Multilingual Document Generation
One of our major research focus is Multilingual and Multimodal Natural Text Generation (MMNTG). We address all major aspects of MMNTG: discourse structure and layout planning, mode selection strategies, sentence planning, and surface generation. Our linguistic framework is the Meaning-Text Theory. The goal is the development of large coverage open source MTT-based MMNT generators in both the rule-based and the statistical paradigm.
Computational Lexicology / Lexicography
Within the field of Computational Lexicology / Lexicography, we are working, first of all, with collocations as idiosyncratic binary word co-occurrences. We are interested in the identification of collocations in text corpora and in their semantic classification. Furthermore, we investigate (in collaboration with the DICE group of the University of La Coruña) the problems of language learners with collocations and develop techniques for automatic detection, classification, and correction of collocation errors in the writings of the learners.
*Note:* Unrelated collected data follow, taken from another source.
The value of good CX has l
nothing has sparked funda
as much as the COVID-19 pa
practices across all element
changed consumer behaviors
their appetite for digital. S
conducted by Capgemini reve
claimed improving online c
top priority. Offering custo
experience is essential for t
Language-oriented Machine Learning
Within this area, we study the application of various paradigms of ML (supervised, unsupervised and reinforcement learning) to the acquisition of linguistic resources.
Sentiment Analysis and Opinion Mining
We work on multilingual (English/Spanish) sentiment analysis using lexical resources focusing on the use of machine learning technology over linguistic and semantic features for classification of opinionated texts. A new line of research is addressing the issue of irony identification in social networks and extending the irony detection model to humor and sarcasm.
Syntactic Data-driven Parsing
We research statistical approaches to phrase-structure and dependency parsing at various levels of linguistic abstraction – surface-syntactic, deep-syntactic and semantic.
Author profiling targets the automatic recognition of distinctive characteristics of the author of a given writing – including, age, native tongue, social and educative background, etc. We investigate novel supervised and non-supervised techniques for various applications.
Linguistic Resources Acquisition
Within this area, we work on the annotation of corpora for data-driven NLP, creation of lexica and study of the application of various paradigms of ML (supervised, unsupervised and reinforcement learning) to the acquisition of linguistic resources.